### [MATERIAL FOR THE TASK]

□ □ □

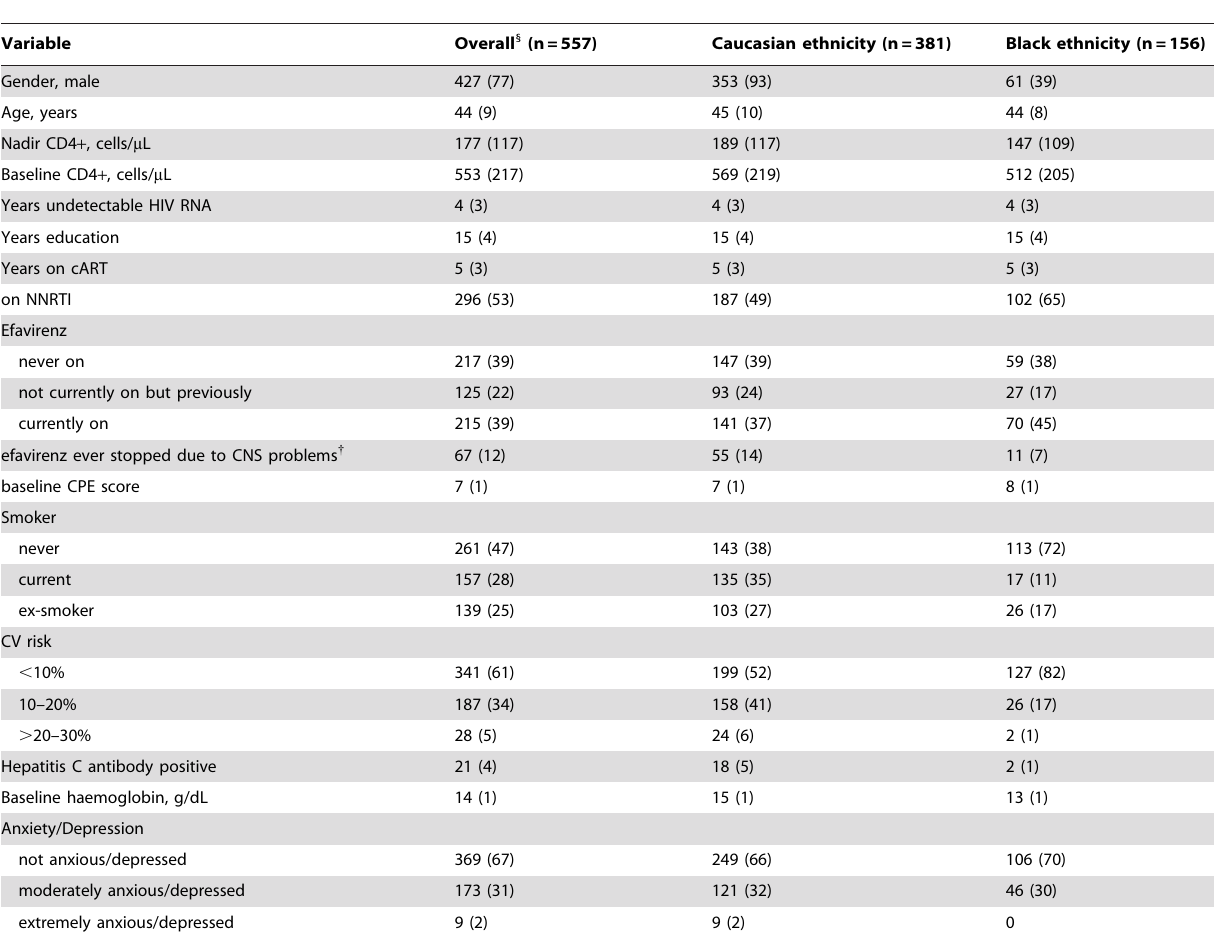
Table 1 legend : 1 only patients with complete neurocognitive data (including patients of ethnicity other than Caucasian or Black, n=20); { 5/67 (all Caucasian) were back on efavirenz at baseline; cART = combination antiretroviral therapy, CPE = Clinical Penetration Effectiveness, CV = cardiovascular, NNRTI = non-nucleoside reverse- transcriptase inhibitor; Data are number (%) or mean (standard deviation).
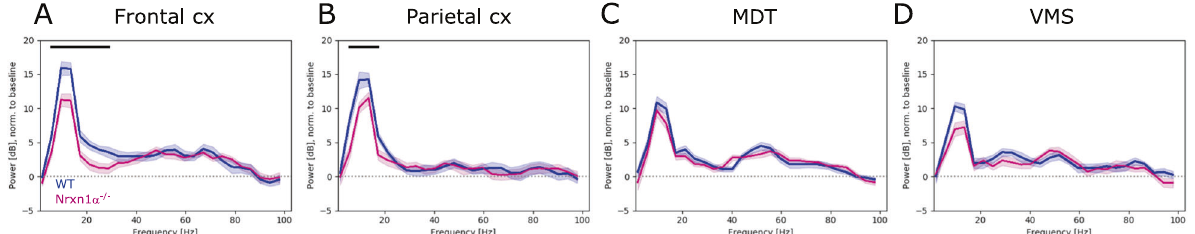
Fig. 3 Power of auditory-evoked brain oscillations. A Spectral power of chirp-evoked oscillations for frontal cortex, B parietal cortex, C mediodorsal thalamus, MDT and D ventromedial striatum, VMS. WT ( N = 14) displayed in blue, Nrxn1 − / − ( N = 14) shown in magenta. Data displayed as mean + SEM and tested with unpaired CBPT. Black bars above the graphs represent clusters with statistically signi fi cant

□ □ □

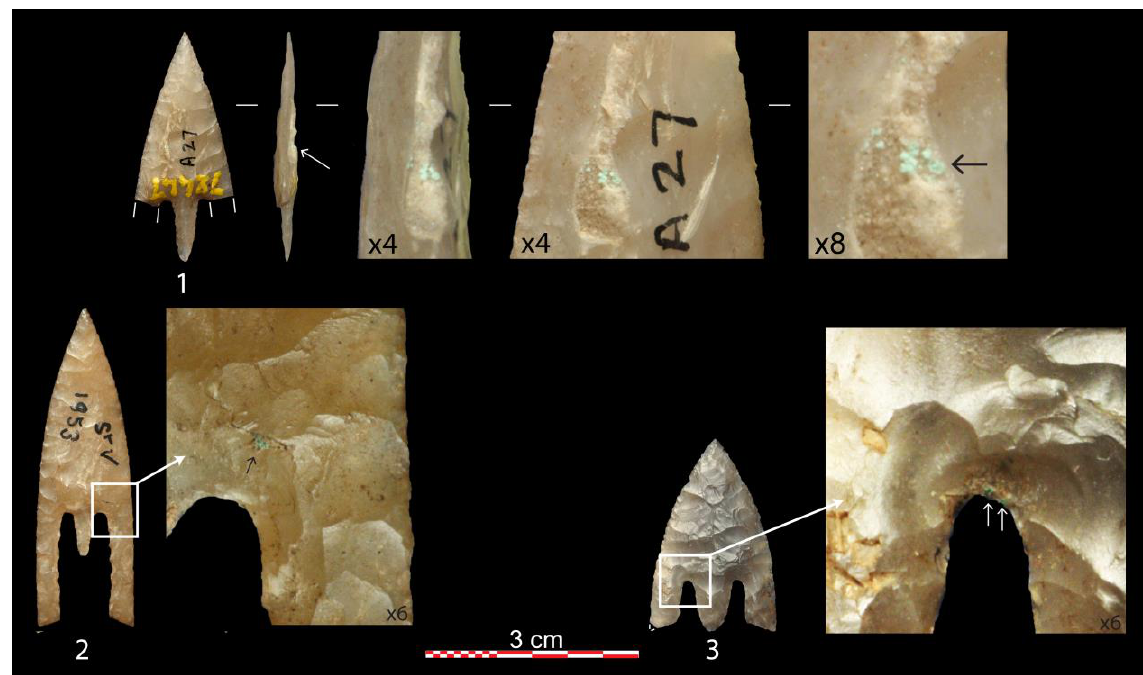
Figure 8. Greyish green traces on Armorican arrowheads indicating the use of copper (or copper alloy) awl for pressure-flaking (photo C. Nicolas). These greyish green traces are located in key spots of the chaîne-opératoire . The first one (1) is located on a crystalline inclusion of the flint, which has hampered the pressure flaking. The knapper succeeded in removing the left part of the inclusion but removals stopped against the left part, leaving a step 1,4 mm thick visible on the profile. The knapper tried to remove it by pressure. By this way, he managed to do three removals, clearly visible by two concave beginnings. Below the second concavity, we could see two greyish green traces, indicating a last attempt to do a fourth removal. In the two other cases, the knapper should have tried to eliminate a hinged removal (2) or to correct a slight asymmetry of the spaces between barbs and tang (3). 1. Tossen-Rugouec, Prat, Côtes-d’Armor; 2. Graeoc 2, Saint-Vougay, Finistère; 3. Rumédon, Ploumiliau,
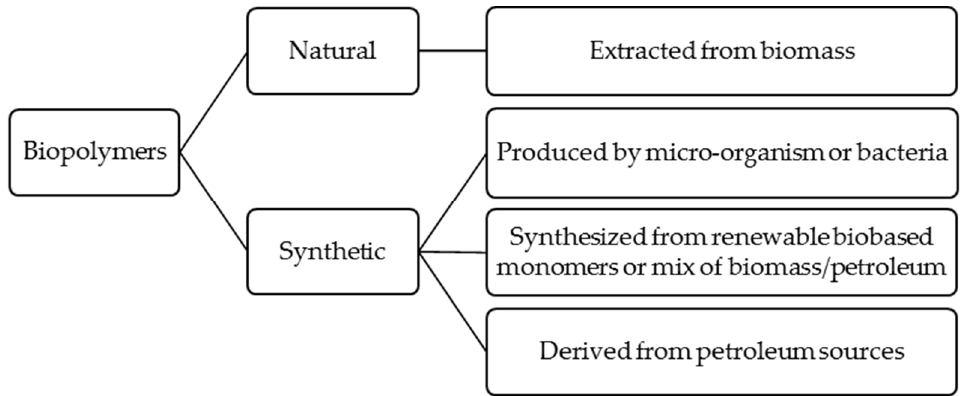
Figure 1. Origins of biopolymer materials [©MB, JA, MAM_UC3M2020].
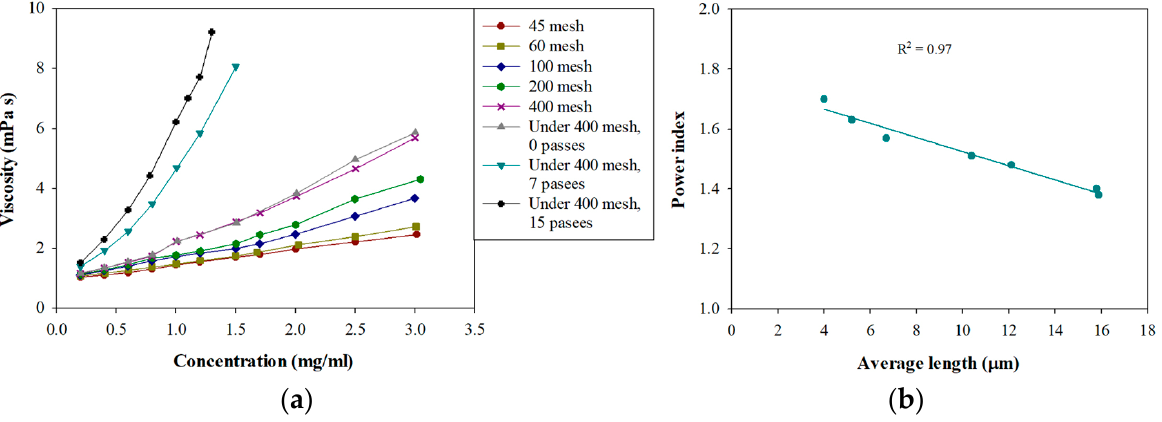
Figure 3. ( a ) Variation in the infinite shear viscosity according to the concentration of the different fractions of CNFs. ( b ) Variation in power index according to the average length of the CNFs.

□ □ □

Find the lines in the data that include "Black", then copy each of them.

Table 1 legend : 1 only patients with complete neurocognitive data (including patients of ethnicity other than Caucasian or Black, n=20); { 5/67 (all Caucasian) were back on efavirenz at baseline; cART = combination antiretroviral therapy, CPE = Clinical Penetration Effectiveness, CV = cardiovascular, NNRTI = non-nucleoside reverse- transcriptase inhibitor; Data are number (%) or mean (standard deviation).
Fig. 3 Power of auditory-evoked brain oscillations. A Spectral power of chirp-evoked oscillations for frontal cortex, B parietal cortex, C mediodorsal thalamus, MDT and D ventromedial striatum, VMS. WT ( N = 14) displayed in blue, Nrxn1 − / − ( N = 14) shown in magenta. Data displayed as mean + SEM and tested with unpaired CBPT. Black bars above the graphs represent clusters with statistically signi fi cant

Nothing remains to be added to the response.